Where a line in the records below includes "Rodriguez", pull that line out.

····················

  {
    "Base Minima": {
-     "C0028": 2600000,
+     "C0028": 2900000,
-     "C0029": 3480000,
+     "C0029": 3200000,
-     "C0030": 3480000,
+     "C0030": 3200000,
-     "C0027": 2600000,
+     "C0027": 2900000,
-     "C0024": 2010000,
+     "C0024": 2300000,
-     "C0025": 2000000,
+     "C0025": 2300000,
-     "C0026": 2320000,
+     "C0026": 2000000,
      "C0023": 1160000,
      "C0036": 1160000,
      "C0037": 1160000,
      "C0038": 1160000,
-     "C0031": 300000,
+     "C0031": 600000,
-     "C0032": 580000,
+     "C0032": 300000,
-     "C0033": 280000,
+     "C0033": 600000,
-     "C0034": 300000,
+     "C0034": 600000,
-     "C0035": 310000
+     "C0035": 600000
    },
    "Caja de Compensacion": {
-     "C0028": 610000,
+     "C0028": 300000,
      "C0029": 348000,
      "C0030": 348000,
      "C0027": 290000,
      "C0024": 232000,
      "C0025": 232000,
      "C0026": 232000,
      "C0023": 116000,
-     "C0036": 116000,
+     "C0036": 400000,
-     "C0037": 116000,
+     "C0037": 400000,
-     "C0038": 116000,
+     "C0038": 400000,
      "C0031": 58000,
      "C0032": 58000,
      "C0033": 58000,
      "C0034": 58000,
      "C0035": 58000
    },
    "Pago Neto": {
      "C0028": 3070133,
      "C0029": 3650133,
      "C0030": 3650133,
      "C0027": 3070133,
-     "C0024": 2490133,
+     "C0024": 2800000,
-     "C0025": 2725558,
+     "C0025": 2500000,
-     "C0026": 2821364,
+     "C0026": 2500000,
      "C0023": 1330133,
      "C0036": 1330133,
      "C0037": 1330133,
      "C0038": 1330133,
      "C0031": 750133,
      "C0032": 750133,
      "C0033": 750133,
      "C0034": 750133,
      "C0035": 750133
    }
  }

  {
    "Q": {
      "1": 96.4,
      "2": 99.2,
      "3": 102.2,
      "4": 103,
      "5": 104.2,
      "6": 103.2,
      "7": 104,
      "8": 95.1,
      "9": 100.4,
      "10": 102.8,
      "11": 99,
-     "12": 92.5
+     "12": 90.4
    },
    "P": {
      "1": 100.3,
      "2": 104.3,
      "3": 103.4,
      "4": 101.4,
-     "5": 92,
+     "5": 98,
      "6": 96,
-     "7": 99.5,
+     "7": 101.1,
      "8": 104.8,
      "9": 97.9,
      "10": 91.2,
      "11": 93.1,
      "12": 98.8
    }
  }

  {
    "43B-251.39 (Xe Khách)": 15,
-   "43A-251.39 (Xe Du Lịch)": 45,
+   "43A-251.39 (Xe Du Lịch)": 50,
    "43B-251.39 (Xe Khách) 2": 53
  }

····················

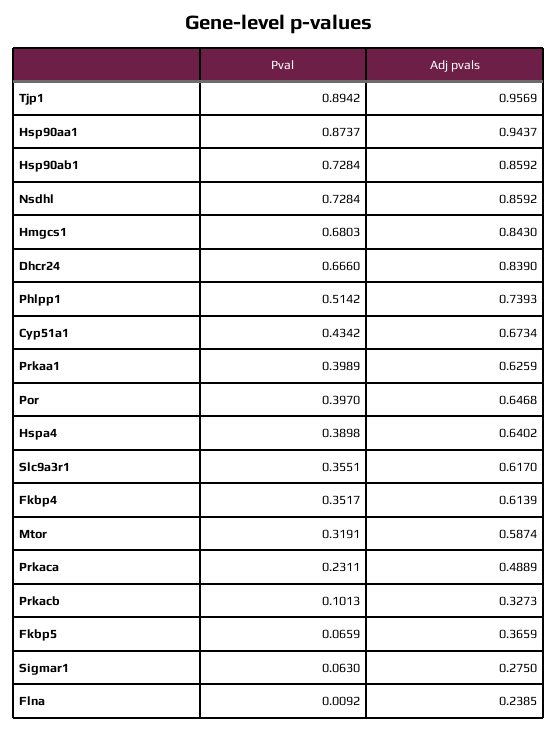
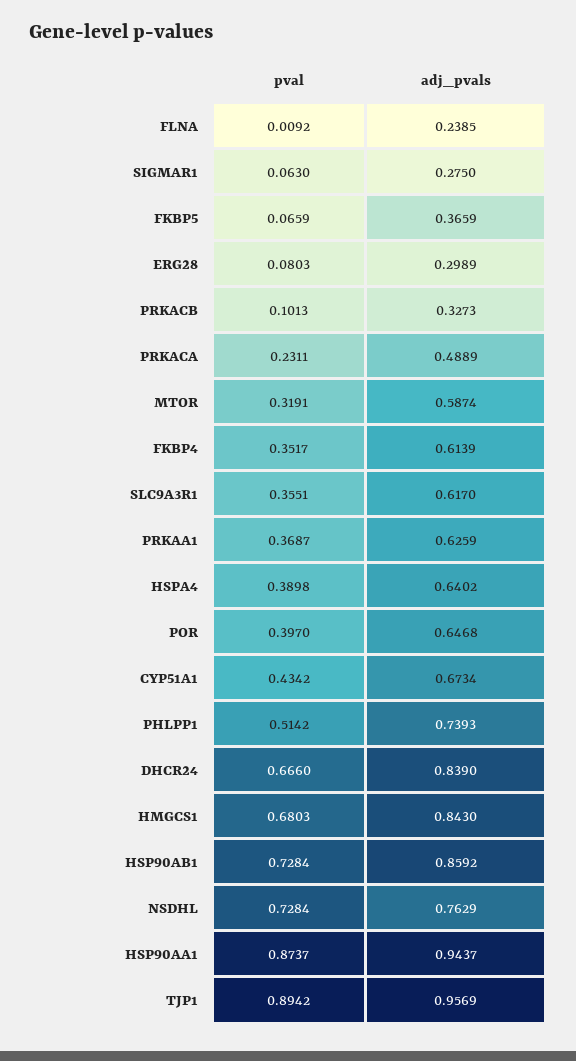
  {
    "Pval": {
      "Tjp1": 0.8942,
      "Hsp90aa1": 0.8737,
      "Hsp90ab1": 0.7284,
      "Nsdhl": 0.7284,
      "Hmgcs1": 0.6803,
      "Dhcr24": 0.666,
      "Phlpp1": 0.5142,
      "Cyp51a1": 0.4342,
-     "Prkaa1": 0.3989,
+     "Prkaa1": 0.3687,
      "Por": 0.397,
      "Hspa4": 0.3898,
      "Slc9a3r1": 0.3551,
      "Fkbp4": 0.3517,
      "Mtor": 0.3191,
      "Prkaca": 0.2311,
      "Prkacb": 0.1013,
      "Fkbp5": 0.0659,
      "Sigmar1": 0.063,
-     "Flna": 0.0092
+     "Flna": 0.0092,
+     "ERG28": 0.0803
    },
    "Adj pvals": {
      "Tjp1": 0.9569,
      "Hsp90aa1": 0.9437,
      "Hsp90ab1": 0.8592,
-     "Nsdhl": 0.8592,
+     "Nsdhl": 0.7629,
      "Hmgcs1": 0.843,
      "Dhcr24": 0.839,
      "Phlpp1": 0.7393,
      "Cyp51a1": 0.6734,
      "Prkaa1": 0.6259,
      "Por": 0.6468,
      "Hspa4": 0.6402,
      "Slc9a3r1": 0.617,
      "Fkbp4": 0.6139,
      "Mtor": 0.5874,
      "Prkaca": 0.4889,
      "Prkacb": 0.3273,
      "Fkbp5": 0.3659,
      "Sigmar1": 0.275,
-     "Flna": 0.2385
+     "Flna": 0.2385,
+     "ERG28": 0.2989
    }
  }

····················

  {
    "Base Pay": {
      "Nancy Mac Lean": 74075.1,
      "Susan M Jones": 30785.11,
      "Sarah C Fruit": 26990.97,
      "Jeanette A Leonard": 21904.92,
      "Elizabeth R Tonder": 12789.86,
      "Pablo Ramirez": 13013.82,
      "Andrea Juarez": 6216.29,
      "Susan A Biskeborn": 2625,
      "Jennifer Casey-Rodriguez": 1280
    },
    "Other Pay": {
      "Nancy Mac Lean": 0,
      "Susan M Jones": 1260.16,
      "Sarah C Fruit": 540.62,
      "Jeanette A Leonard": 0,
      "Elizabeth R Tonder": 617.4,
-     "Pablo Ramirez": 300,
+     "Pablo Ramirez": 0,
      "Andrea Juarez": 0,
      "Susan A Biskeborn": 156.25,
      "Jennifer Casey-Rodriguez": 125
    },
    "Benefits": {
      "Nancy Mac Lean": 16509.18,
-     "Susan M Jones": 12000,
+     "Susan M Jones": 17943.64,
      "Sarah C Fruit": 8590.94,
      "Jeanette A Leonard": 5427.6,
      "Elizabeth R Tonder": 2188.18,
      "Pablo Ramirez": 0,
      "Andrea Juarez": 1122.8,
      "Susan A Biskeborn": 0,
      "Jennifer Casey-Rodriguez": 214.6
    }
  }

····················

Answer space ->
      "Jennifer Casey-Rodriguez": 1280
      "Jennifer Casey-Rodriguez": 125
      "Jennifer Casey-Rodriguez": 214.6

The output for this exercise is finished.